Turmeric-Ginger Salmon with Lemon-Dill Zucchini Noodles
Anti-inflammatory salmon with zucchini noodles to soothe skin breakouts, featuring omega-3s and gentle spices. This pacific northwest-inspired whole30 (anti-inflammatory) ready in about 20 minutes pairs (6 ounces each) Salmon fillets, teaspoon Turmeric, tablespoon grated Fresh ginger for a weeknight-friendly dinner that comes together with one pan and minimal cleanup. Each serving lands at about 320 calories and feeds 2, so it slots cleanly into a weekly meal plan and pairs well with a quick salad or grain on the side. Tap "Plan a meal with the AI" below to drop this recipe into your week and send the ingredients straight to Instacart. Nutrition values are approximate, calculated from USDA FoodData Central (fdc.nal.usda.gov) — verify against ingredient labels for any health-driven dietary plan.
Ingredients
- 2 (6 ounces each) Salmon fillets
- 1/2 teaspoon Turmeric
- 1 tablespoon grated Fresh ginger
- 1/2 (zest and juice) Lemon
- 2 medium (spiralized) Zucchini
- 1 tablespoon chopped Dill
- 1 tablespoon Olive oil
- 1/4 teaspoon Sea salt
- 1/8 teaspoon Black pepper
Instructions
- Step 1: Pat salmon fillets dry and season with 1/2 teaspoon turmeric, 1/4 teaspoon sea salt, and 1/8 teaspoon black pepper. Heat 1 tablespoon olive oil in a skillet over medium-high heat. Add salmon skin-side down and cook 4-5 minutes until golden, then flip and cook 3-4 minutes more until opaque.

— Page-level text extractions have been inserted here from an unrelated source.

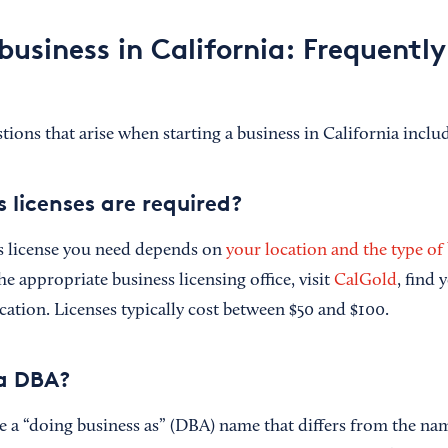
business in California: Frequentl
ns that arise when starting a business in California inclu
 licenses are required?
s license you need depends on
your location and the type of
the appropriate business licensing office, visit
CalGold
, find 
cation. Licenses typically cost between $50 and $100.
 a DBA?
a “doing business as” (DBA) name that differs from the name 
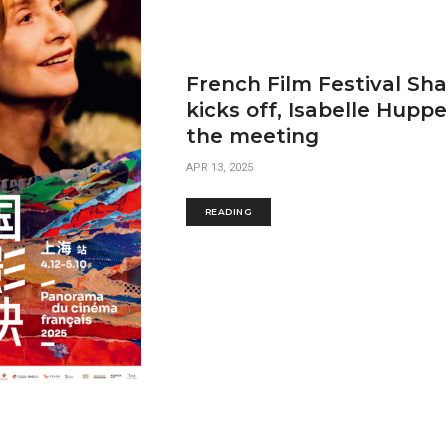
French Film Festival Sh
kicks off, Isabelle Huppe
the meeting
APR 13, 2025
READING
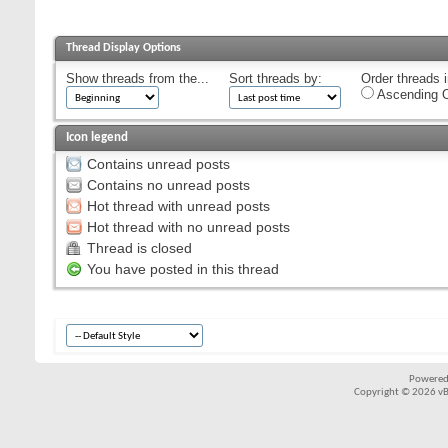
Thread Display Options
Show threads from the...
Sort threads by:
Order threads i
Ascending O
Icon legend
Contains unread posts
Contains no unread posts
Hot thread with unread posts
Hot thread with no unread posts
Thread is closed
You have posted in this thread
Powered
Copyright © 2026 vBul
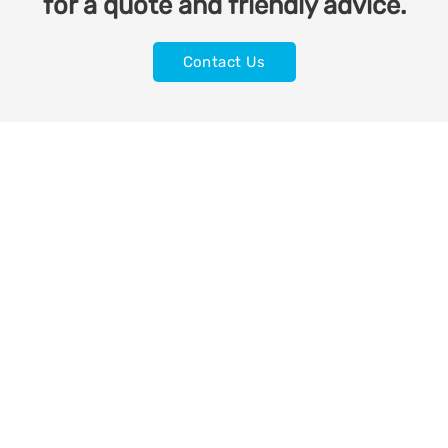
for a quote and friendly advice.
Contact Us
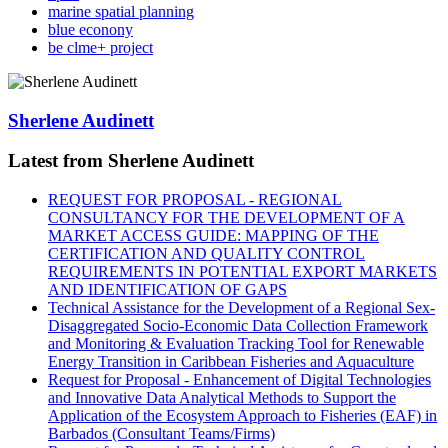
marine spatial planning
blue econony
be clme+ project
Sherlene Audinett
Latest from Sherlene Audinett
REQUEST FOR PROPOSAL - REGIONAL
CONSULTANCY FOR THE DEVELOPMENT OF A
MARKET ACCESS GUIDE: MAPPING OF THE
CERTIFICATION AND QUALITY CONTROL
REQUIREMENTS IN POTENTIAL EXPORT MARKETS
AND IDENTIFICATION OF GAPS
Technical Assistance for the Development of a Regional Sex-
Disaggregated Socio-Economic Data Collection Framework
and Monitoring & Evaluation Tracking Tool for Renewable
Energy Transition in Caribbean Fisheries and Aquaculture
Request for Proposal - Enhancement of Digital Technologies
and Innovative Data Analytical Methods to Support the
Application of the Ecosystem Approach to Fisheries (EAF) in
Barbados (Consultant Teams/Firms)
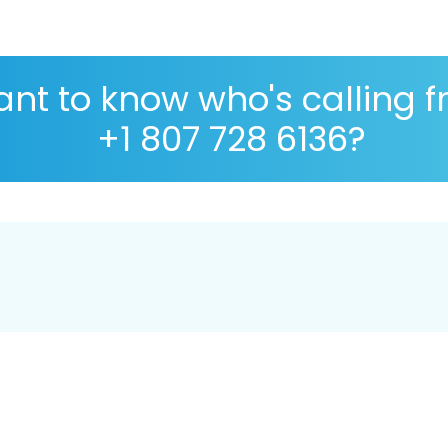
nt to know who's calling 
+1 807 728 6136?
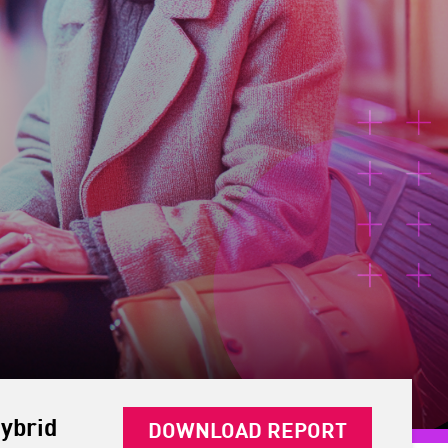
ybrid
DOWNLOAD REPORT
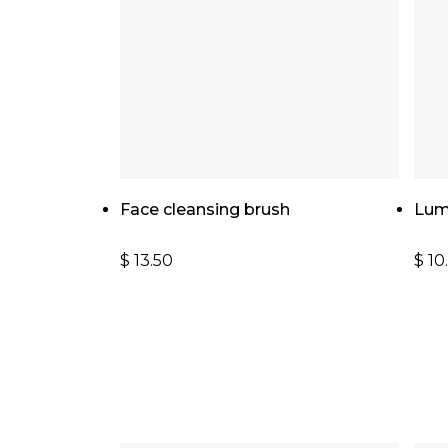
Add To Cart
Face cleansing brush
Lum
$
13.50
$
10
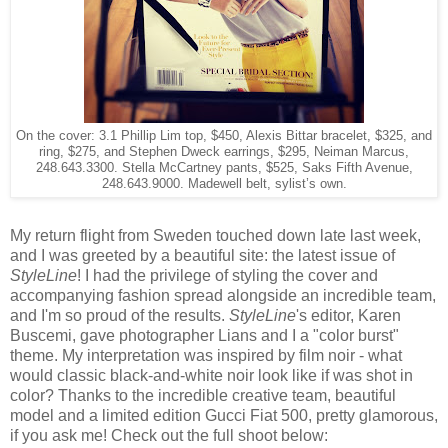
On the cover: 3.1 Phillip Lim top, $450, Alexis Bittar bracelet, $325, and
ring, $275, and Stephen Dweck earrings, $295, Neiman Marcus,
248.643.3300. Stella McCartney pants, $525, Saks Fifth Avenue,
248.643.9000. Madewell belt, sylist’s own.
My return flight from Sweden touched down late last week,
and I was greeted by a beautiful site: the latest issue of
StyleLine
! I had the privilege of styling the cover and
accompanying fashion spread alongside an incredible team,
and I'm so proud of the results.
StyleLine
's editor, Karen
Buscemi, gave photographer Lians and I a "color burst"
theme.
My interpretation was inspired by film noir - what
would classic black-and-white noir look like if was shot in
color?
Thanks to the incredible creative team, beautiful
model and a limited edition Gucci Fiat 500, pretty glamorous,
if you ask me! Check out the full shoot below:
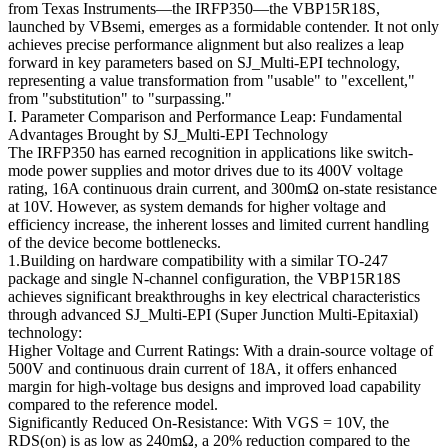
from Texas Instruments—the IRFP350—the VBP15R18S,
launched by VBsemi, emerges as a formidable contender. It not only
achieves precise performance alignment but also realizes a leap
forward in key parameters based on SJ_Multi-EPI technology,
representing a value transformation from "usable" to "excellent,"
from "substitution" to "surpassing."
I. Parameter Comparison and Performance Leap: Fundamental
Advantages Brought by SJ_Multi-EPI Technology
The IRFP350 has earned recognition in applications like switch-
mode power supplies and motor drives due to its 400V voltage
rating, 16A continuous drain current, and 300mΩ on-state resistance
at 10V. However, as system demands for higher voltage and
efficiency increase, the inherent losses and limited current handling
of the device become bottlenecks.
1.Building on hardware compatibility with a similar TO-247
package and single N-channel configuration, the VBP15R18S
achieves significant breakthroughs in key electrical characteristics
through advanced SJ_Multi-EPI (Super Junction Multi-Epitaxial)
technology:
Higher Voltage and Current Ratings: With a drain-source voltage of
500V and continuous drain current of 18A, it offers enhanced
margin for high-voltage bus designs and improved load capability
compared to the reference model.
Significantly Reduced On-Resistance: With VGS = 10V, the
RDS(on) is as low as 240mΩ, a 20% reduction compared to the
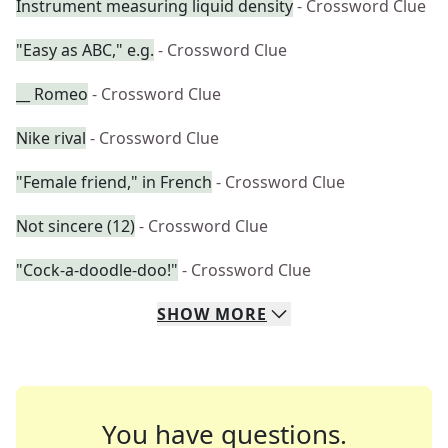
Instrument measuring liquid density
- Crossword Clue
"Easy as ABC," e.g.
- Crossword Clue
__ Romeo
- Crossword Clue
Nike rival
- Crossword Clue
"Female friend," in French
- Crossword Clue
Not sincere (12)
- Crossword Clue
"Cock-a-doodle-doo!"
- Crossword Clue
SHOW
MORE
You have questions.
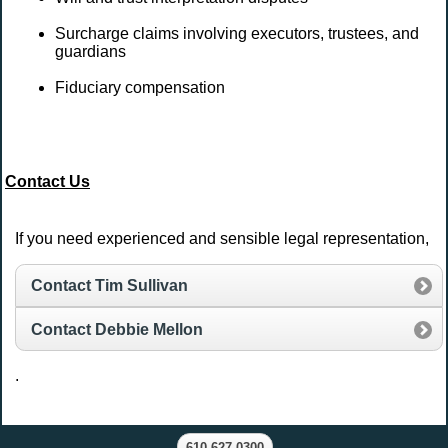
Surcharge claims involving executors, trustees, and
guardians
Fiduciary compensation
Contact Us
If you need experienced and sensible legal representation,
Contact Tim Sullivan
Contact Debbie Mellon
.
610.627.0300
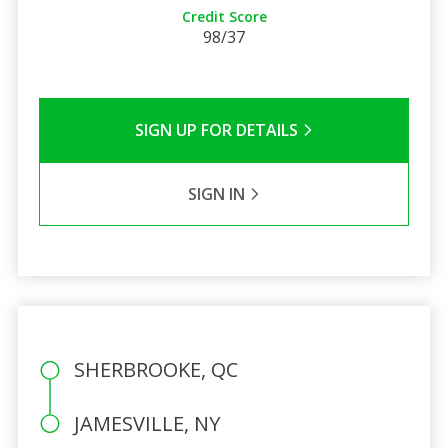
Credit Score
98/37
SIGN UP FOR DETAILS
SIGN IN
SHERBROOKE, QC
JAMESVILLE, NY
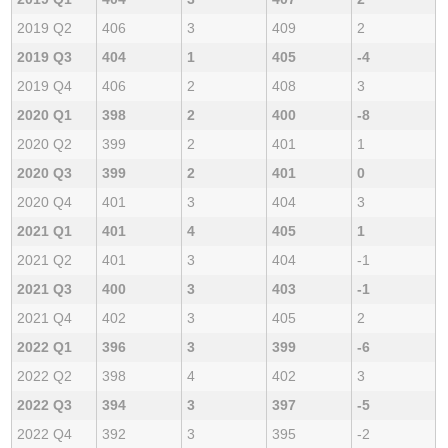
2019 Q2
406
3
409
2
2019 Q3
404
1
405
-4
2019 Q4
406
2
408
3
2020 Q1
398
2
400
-8
2020 Q2
399
2
401
1
2020 Q3
399
2
401
0
2020 Q4
401
3
404
3
2021 Q1
401
4
405
1
2021 Q2
401
3
404
-1
2021 Q3
400
3
403
-1
2021 Q4
402
3
405
2
2022 Q1
396
3
399
-6
2022 Q2
398
4
402
3
2022 Q3
394
3
397
-5
2022 Q4
392
3
395
-2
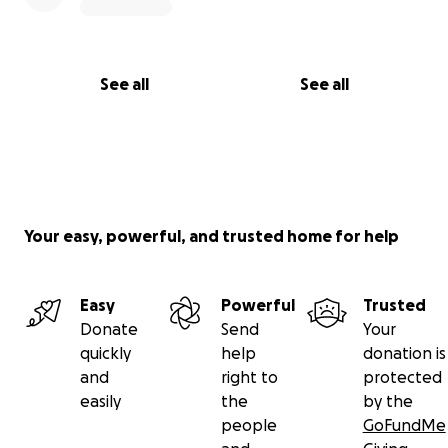
See all
See all
Your easy, powerful, and trusted home for help
Easy
Powerful
Trusted
Donate
Send
Your
quickly
help
donation is
and
right to
protected
easily
the
by the
people
GoFundMe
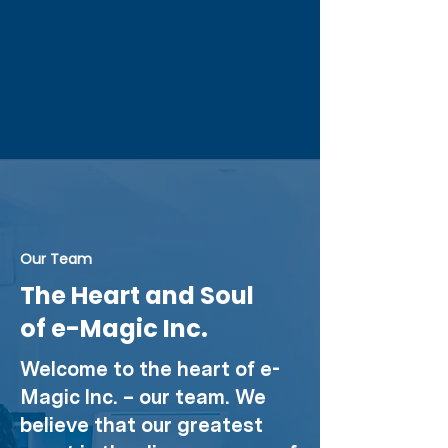
Our Team
The Heart and Soul
of e-Magic Inc.
Welcome to the heart of e-
Magic Inc. – our team. We
believe that our greatest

- Step 2: While salmon cooks, heat 1/2 tablespoon olive oil in a separate pan over medium heat. Add 2 medium spiralized zucchini noodles and 1 tablespoon chopped dill, sautéing 2-3 minutes until tender but crisp. Stir in 1 tablespoon grated ginger and 1/2 tablespoon lemon juice, cooking 30 seconds until fragrant and edges are slightly caramelized.
- Step 3: Plate salmon with zucchini noodles, garnish with lemon zest, and serve immediately while salmon is juicy and noodles are tender-crisp.
Equipment for this recipe
Top-rated tools to make this recipe successfully.
Frequently asked questions
How long does Turmeric-Ginger Salmon with Lemon-Dill Zucchini Noodles take to make?
Total time is about 20 minutes (10 min prep + 10 min cook). Most home cooks find this fits comfortably into a weeknight; double the batch on Sunday for two dinners.
How do I store leftover Turmeric-Ginger Salmon with Lemon-Dill Zucchini Noodles?
Cool to room temperature within 2 hours, then store in an airtight container in the fridge for up to 4 days. Reheat covered in a 350°F oven for 10-12 minutes, or microwave at 70% power in 60-second bursts to keep teaspoon turmeric from drying out.
Can I substitute ingredients in Turmeric-Ginger Salmon with Lemon-Dill Zucchini Noodles?
Yes — most ingredients in this recipe have flexible swaps. For oil, use any neutral high-smoke-point oil (avocado, grapeseed, refined coconut). For aromatics, dried herbs at ⅓ the volume of fresh work in a pinch. The full ingredient list is shoppable on Instacart so you can see substitutes in real time.
How do I scale Turmeric-Ginger Salmon with Lemon-Dill Zucchini Noodles for a different number of people?
The recipe is written for 2 servings. Multiply each ingredient by (your serving target / 2). Cook time stays roughly the same up to 2x; for 3-4x batches, switch from a skillet to a sheet pan or stockpot so the food isn't crowded — overcrowding steams instead of browns.
What goes well with Turmeric-Ginger Salmon with Lemon-Dill Zucchini Noodles?
Pacific Northwest whole30 like this pair well with a simple grain (rice, couscous, or crusty bread), a quick salad with acid (lemon vinaigrette, pickled onions), and a pan sauce or yogurt-based dip. Tap "Plan a meal with the AI" to get specific side suggestions.
What others are saying
- ★★★★★
Used half the salt and it was still plenty flavorful.
- ★★★★★
Best recipe I've made this month.
- ★★★☆☆
It was fine. Came out a bit bland for my taste.